In a correspondence published in the September 29, 2011 issue of  Nature Nicholas Graves and Adrian Barnett from The Queensland University of Technology have some cogent criticism of Australian university administrative funding bloat which they contend should be redirected to research. And they cite as an example of administrative cost reduction that instituted by Australian Alan Trounson, as president of the California Institute for Regenerative Medicine (CIRM) in San Francisco:

We believe that there is a pressing need to cut the cost of bureaucracy in universities and to channel those savings into research.

In Australia, for example, spending by the top ten research universities rose from almost Aus$6 billion in 2003 (US$3.9 billion at the time) to more than Aus$10 billion in 2010 (2010 US$9.2 billion), but only 30% of this was allocated to the employment of academics. This is worrying, given that a university's main objectives are research and teaching. Almost as much (26%) was spent on non-academic salaries; the rest went on assets such as branding, buildings and equipment. Similar spending patterns can be found in UK and US universities.

As well as the restrictive effect on academic appointments, this bureaucratic burden adversely affects scholarly output, with academics spending too much time on paperwork and internal meetings. Some must even forgo research altogether as they become swamped by administrative tasks.

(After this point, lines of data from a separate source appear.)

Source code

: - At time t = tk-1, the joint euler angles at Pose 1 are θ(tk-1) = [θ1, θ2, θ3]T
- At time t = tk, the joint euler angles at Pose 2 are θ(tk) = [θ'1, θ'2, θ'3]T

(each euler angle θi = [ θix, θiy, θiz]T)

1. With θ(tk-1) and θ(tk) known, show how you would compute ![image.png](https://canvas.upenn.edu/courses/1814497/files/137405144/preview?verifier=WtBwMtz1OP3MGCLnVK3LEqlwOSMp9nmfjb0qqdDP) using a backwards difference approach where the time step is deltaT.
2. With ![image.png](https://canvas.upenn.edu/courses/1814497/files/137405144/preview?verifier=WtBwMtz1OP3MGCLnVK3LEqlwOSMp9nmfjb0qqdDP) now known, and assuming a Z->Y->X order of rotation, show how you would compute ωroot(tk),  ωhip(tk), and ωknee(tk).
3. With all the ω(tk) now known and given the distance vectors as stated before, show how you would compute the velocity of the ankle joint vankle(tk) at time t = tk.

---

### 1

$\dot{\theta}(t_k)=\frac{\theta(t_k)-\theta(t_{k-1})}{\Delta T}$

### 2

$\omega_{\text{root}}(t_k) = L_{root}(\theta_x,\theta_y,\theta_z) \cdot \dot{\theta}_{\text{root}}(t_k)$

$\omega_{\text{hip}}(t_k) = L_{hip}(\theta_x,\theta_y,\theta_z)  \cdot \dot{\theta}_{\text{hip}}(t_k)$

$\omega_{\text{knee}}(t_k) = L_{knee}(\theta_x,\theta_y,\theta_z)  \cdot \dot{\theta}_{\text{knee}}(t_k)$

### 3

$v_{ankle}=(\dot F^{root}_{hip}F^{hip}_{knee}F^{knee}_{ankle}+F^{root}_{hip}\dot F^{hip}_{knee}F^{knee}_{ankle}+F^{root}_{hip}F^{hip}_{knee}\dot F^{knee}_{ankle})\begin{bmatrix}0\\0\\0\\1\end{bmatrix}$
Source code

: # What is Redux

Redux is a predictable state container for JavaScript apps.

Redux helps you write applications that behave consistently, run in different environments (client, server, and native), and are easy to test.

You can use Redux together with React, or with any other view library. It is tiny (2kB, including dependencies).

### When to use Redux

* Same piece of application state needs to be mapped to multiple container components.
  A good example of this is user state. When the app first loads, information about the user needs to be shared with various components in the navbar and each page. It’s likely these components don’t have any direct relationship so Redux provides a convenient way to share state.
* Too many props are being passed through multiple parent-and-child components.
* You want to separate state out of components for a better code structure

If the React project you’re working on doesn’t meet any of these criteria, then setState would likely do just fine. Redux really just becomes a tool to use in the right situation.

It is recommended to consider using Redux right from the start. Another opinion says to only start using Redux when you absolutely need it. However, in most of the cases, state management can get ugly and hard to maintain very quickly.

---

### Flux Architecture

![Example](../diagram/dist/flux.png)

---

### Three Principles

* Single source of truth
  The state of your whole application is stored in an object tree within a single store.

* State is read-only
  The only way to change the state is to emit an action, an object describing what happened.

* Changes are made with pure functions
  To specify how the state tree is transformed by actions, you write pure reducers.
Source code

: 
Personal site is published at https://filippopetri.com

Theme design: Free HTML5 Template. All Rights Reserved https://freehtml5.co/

Senior university officials should make radical changes to the spending habits of institutions, despite the likely resistance that would come from non-academics. Australian academic Alan Trounson, president of the California Institute for Regenerative Medicine (CIRM) in San Francisco, has shown that such changes are feasible. In 2009, he pledged to spend less than 6% of CIRM's revenues on administration costs, a figure that is better than for most commercial firms (see http://go.nature.com/ummgkb). As of February 2011, CIRM had spent 4.1% on administration (see http://go.nature.com/ntv5he).

Administration should enable universities to run efficiently, but it must be streamlined. A bold university that reforms its cost structures will have more money to spend on its core business.